- Blodgett Location in Texas
- Coordinates: 33°04′06″N 95°06′32″W﻿ / ﻿33.06833°N 95.10889°W
- Country: United States
- State: Texas
- Texas: Titus
- Named after: John F. Blodgett
- Elevation: 410 ft (120 m)

Population (2000)
- • Total: 60
- USGS Feature ID: 1378020

= Blodgett, Texas =

Unincorporated community in Texas, US

Blodgett, formerly Liberty, is an unincorporated community in Titus County, Texas, United States.

== History ==
Blodgett is situated on a junction of Farm to Market Road 21 and 127. The town was established in the late 1800s, and was known as Liberty. A post office operated from September 22, 1903, to September 14, 1905, being rerouted to Winfield. The name was changed because of the existence of Liberty, Texas, and was renamed to Blodgett, after the first postmaster John F. Blodgett.
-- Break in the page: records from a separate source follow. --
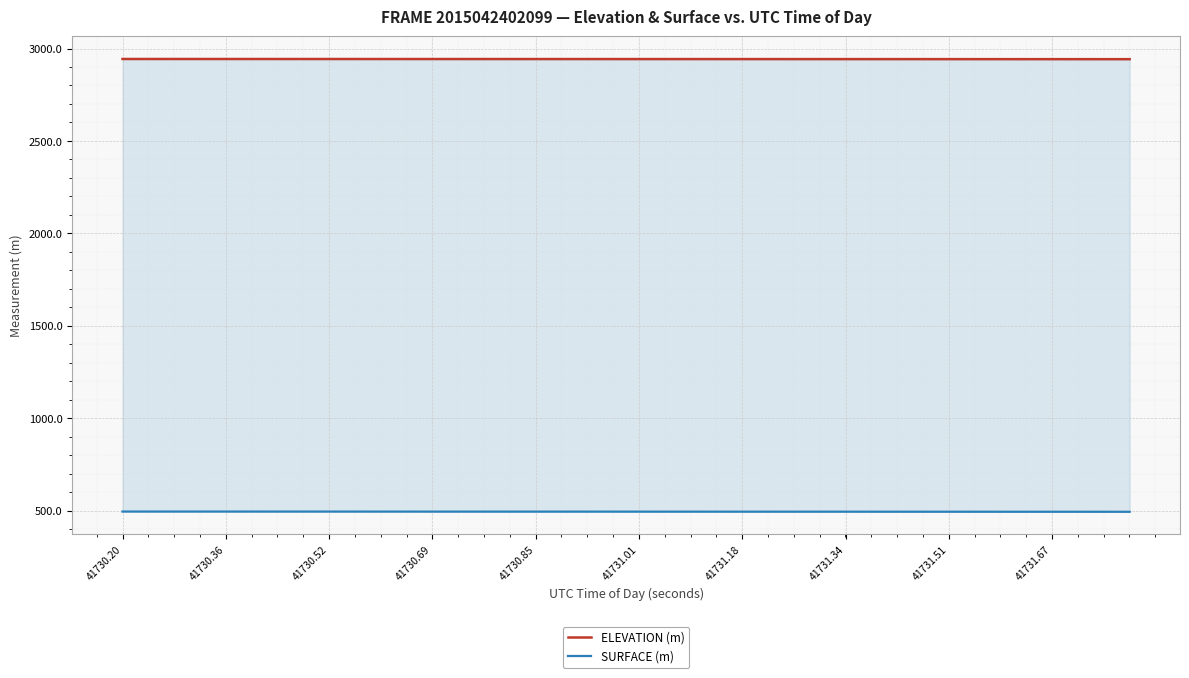

What is the approximate value of SURFACE (m) at 41731.67?

495.2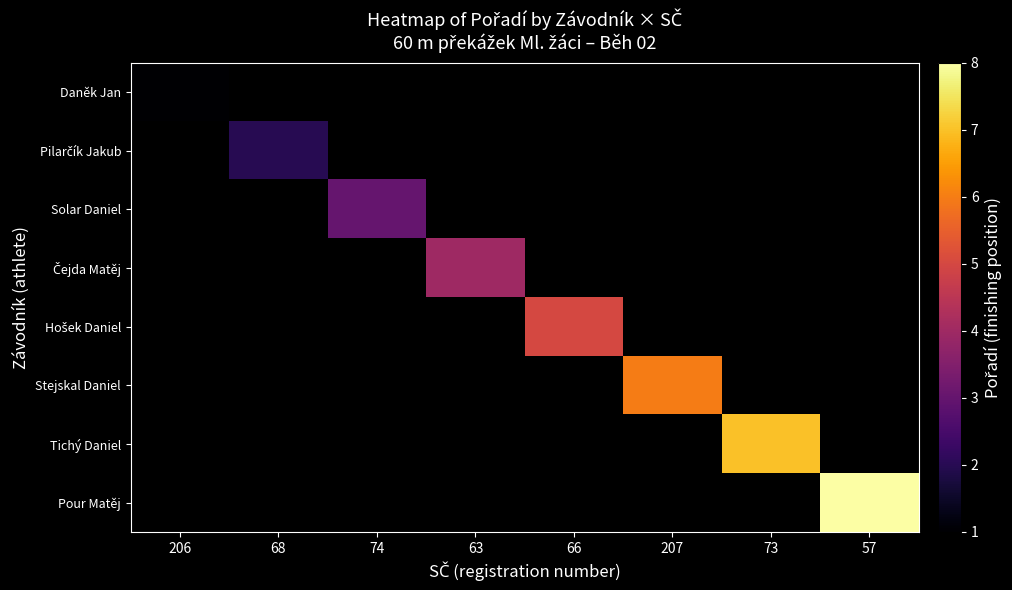

What is the minimum value shown in the chart?

1.0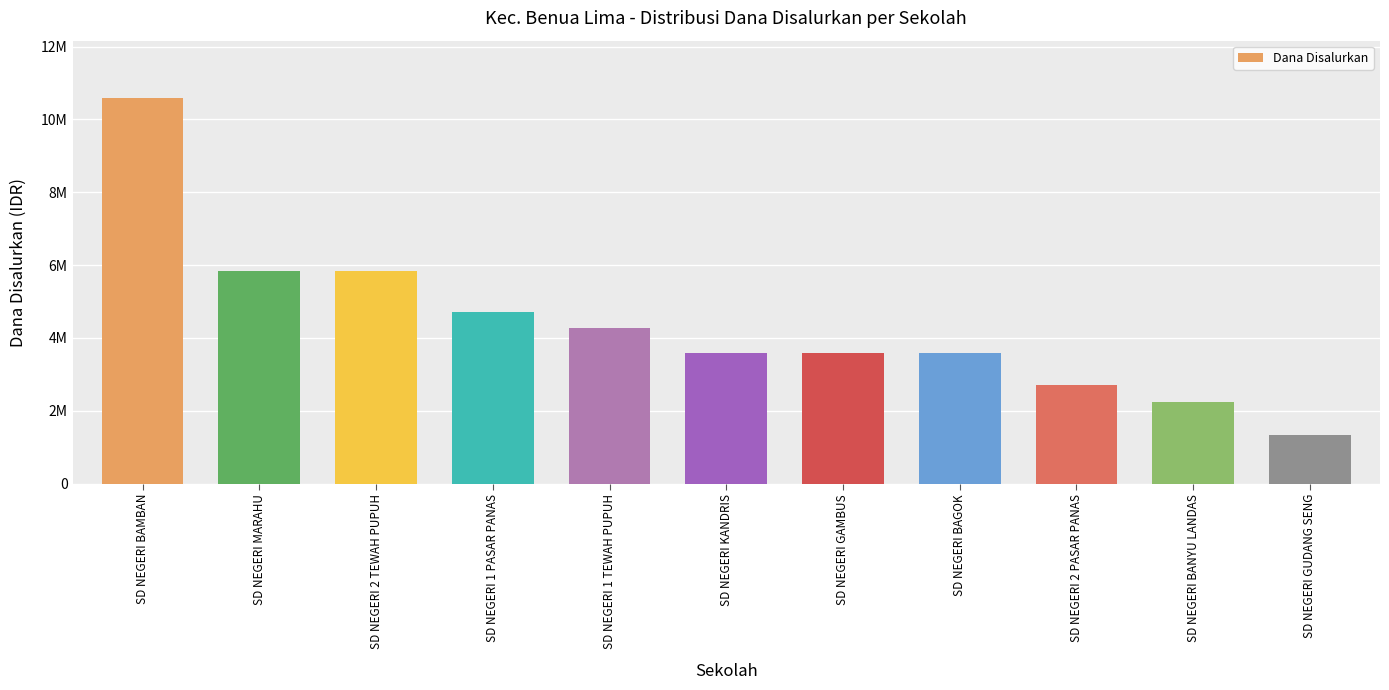

Does the chart contain any negative values?

No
A church and school were constructed in the early 1900s. The church was destroyed by a tornado on April 9, 1919, and was rebuilt. The school was consolidated with the Mount Pleasant Independent School District by the 1960s. The town gained activity in the 1980s after Lake Bob Sandlin State Park opened nearby. As of 2000, the town has a population of 60.